Vive le système de filtration « Les filtres jouent un rôle essentiel dans une climatisation », estime Daniel Camus, de l’institut Pasteur de Lille, qui rappelle quelques règles : « Ils doivent être retirés, puis nettoyés périodiquement selon les recommandations du fabricant. En cas de suspicion du Covid-19, le nettoyage doit être fréquent. » Quel filtre choisir ? « Le mieux est de s’appuyer sur la dénomination Hepa [High-Efficiency Particulate Air, NDLR], qui s’applique à tout dispositif pouvant filtrer, en un passage, au moins 99,97 % des particules de diamètre supérieur ou égal à 0,3 micromètre », explique ainsi Isabella Annesi-Maesano, directrice du département épidémiologie des maladies allergiques et respiratoires de l’Inserm. Les particules inférieures à 0,3 micromètre sont les plus difficiles à filtrer. « Les plus petites sont filtrées grâce au phénomène de diffusion lié au mouvement brownien, un mouvement aléatoire qui les fait atterrir dans les fibres du filtre. Certaines peuvent s’en échapper, comme le Sars-CoV-2, une particule ultrafine », poursuit la chercheuse. Faut-il se méfier des systèmes de ventilation mécanique contrôlée (VMC) ? « Cela fait circuler l’air dans la maison, et c’est donc sans danger à condition que la sortie ne soit pas obstruée, ce qui peut favoriser l’apparition de moisissures », explique Daniel Camus. Les ventilateurs ? « Évitez de les diriger directement vers une personne et, surtout, ne les utilisez pas si plusieurs individus se trouvent dans la pièce. »

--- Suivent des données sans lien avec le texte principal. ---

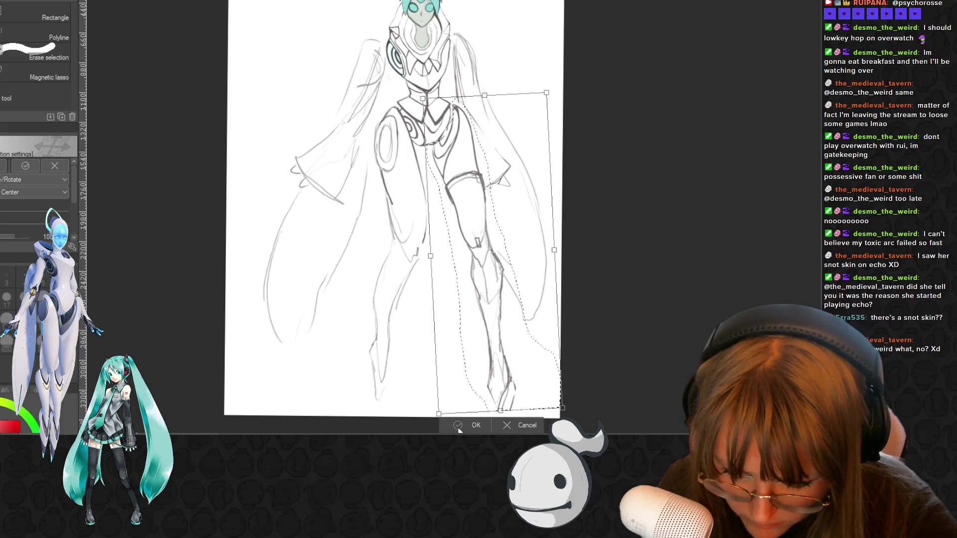
key(Return)
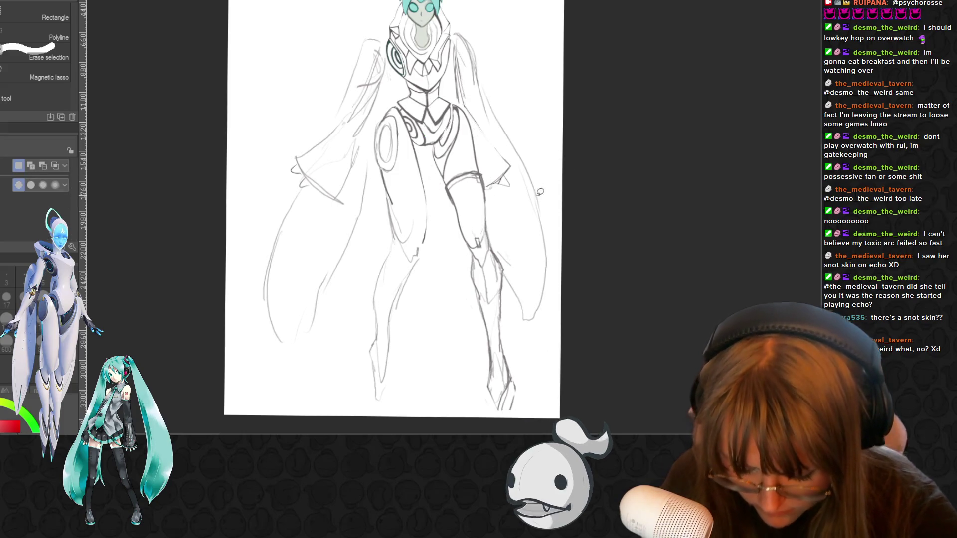
Return to the pencil, sampling a line colour from the drawing with the eyedropper
key(p)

Peut-on simuler le trajet de l’air dans une pièce ? Oui, et c’est une expérience à laquelle s’est prêté l’hôpital SaintFrançois, à Marange-Silvange, en Moselle. En avril, l’établissement devait aménager un étage pour accueillir les patients atteints du Covid-19. « Le directeur nous a transmis le plan en 2D de son établissement assorti d’informations clés comme la nature de son système de ventilation, la localisation des portes, des fenêtres et des couloirs », explique Frédéric Vacher, directeur de l’innovation chez Dassault Systèmes. Une équipe de makers, parmi lesquels Jonathan Jilesen, qui a créé un modèle de simulation numérique de l’éternuement avec le MIT, a ensuite donné vie, en images, aux champs d’écoulement de l’air. Conclusion ? « La majeure partie des risques de contamination se trouvait près du distributeur d’eau disposé dans le couloir. Cela nous a permis d’inciter le personnel à rester vigilant », explique Sébastien Laurent, directeur adjoint de l’hôpital. Une estimation au doigt mouillé ? « Nous avons un savoirfaire dans le mouvement des fluides, que ce soit concernant la pénétration d’un véhicule dans l’air ou l’écrasement d’une goutte sur un pare-brise », poursuit Frédéric Vacher, qui a réitéré cette expérience à l’institut Montsouris, à Paris.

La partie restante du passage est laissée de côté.